Families seek autopsies
The family of Samsun Nahar and others in Bangladesh would welcome such examinations of their deceased loved ones.
After her husband died Samsun Nahar left Bangladesh last year for a job in Saudi Arabia as a domestic aide. She left behind her son in the hopes of creating a better life – one that ended with her suicide in the kingdom in February, according to the EWM.
Her 20-year-old son, Ekramul Molla, believes that she and the other women did not take their own lives.
“These are murders. I don’t believe my mother could commit suicide,” he said.
BenarNews talked to the families of 10 victims and most do not believe that they killed themselves.
“Stories of suicide are being made after killing, which could not be proved in any court. The bodies are buried in Bangladesh without post-mortem,” said Shamim Mia, whose sister, Johura Begum, 32, died in Saudi Arabia.
Begum, whose husband had died a few years earlier, left Bangladesh and her 11-year son in February 2018. Three months later, her family in Bangladesh learned of her death.
“We could not bring home her body even after nine months. I went to the officials of the Expatriate Welfare Ministry seeking justice for the death of my sister,” Mia told BenarNews adding, “Nobody helped me.”
“Johura wanted to return home, because she was diagnosed with a tonsil problem in Saudi Arabia. But the owner of the house did not allow her to return. I heard her [have an] altercation with the owner while talking over phone,” Mia said.
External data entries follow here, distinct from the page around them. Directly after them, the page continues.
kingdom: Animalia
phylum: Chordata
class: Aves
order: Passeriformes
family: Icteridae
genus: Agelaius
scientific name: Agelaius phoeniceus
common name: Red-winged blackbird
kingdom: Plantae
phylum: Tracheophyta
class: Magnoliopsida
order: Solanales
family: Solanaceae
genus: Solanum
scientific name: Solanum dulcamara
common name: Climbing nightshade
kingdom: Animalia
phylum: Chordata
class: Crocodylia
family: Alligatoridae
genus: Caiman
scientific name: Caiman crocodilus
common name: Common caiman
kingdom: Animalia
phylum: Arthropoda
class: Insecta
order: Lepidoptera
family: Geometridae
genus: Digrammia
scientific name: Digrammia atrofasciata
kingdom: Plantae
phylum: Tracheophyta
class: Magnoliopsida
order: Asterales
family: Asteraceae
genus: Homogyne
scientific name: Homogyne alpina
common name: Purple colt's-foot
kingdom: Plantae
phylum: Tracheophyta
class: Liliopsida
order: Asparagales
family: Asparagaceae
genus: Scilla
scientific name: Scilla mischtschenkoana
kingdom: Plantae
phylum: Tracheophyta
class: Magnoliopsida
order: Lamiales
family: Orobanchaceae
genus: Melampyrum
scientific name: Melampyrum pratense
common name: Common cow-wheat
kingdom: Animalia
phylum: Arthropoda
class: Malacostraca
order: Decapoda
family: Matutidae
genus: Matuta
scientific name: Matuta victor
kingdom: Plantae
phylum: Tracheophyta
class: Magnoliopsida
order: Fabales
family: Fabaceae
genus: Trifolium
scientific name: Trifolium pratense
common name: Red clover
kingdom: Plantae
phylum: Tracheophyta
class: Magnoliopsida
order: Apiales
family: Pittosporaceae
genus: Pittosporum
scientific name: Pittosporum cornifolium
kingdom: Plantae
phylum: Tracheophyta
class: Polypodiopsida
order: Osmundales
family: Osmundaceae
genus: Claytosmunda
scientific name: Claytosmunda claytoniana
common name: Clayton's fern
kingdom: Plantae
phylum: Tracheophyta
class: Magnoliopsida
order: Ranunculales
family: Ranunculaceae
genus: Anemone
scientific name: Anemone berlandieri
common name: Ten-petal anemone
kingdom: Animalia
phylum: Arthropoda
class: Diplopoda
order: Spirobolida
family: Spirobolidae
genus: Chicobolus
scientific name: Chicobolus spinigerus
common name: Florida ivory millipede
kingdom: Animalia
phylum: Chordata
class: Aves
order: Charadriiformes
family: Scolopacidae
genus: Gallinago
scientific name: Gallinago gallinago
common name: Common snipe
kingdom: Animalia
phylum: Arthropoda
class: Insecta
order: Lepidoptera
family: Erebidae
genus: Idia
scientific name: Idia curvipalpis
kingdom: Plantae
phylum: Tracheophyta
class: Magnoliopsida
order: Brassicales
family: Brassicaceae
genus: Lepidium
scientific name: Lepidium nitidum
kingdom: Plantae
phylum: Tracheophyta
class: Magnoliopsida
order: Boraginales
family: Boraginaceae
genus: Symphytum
Nahar’s son said that she told him she was having problems in Saudi Arabia.
“She might feel shy to elaborate, as I am her son. She could remit only three months’ salary though she worked there for a year and they did not allow her to phone me,” Molla told BenarNews.
Hundreds die overseas
Nazrul Islam, deputy chief of the Bangladesh Mission in Saudi Arabia, said the bodies were returned to Bangladesh after autopsies in Saudi Arabia.
“The Saudi police and forensics department jointly make reports on such deaths,” he told BenarNews.
“Some of the women might commit suicide after becoming homesick. Some may be unable to adapt to the foreign environment,” he said, stressing the need to send skilled workers abroad to avoid such tragedies.
Nazrul Islam did say that some domestic workers might endure physical torture in Saudi Arabia.
“But now the Saudi administration is taking action against rowdy house owners. They have punished some owners after receiving such allegations,” he said.
Since 2016, the bodies of 331 women – all between 25 and 40 years old – have been returned to Bangladesh from Saudi Arabia and elsewhere. In 120 cases, the cause of death is listed as stroke.
At least 62,000 women traveled to Saudi Arabia, Jordan, Lebanon, Oman and the United Arab Emirates in the first six months of 2019. In 2018, Bangladesh sent 101,695 women workers to the Middle East countries and 121,925 in 2017, according to EWM figures.
Money sent home by expatriate workers is a major contributor to the Bangladesh economy, according to government figures. Remittances totaled U.S. $15.5 billion (1.3 trillion taka) in fiscal year 2018, according to the World Bank.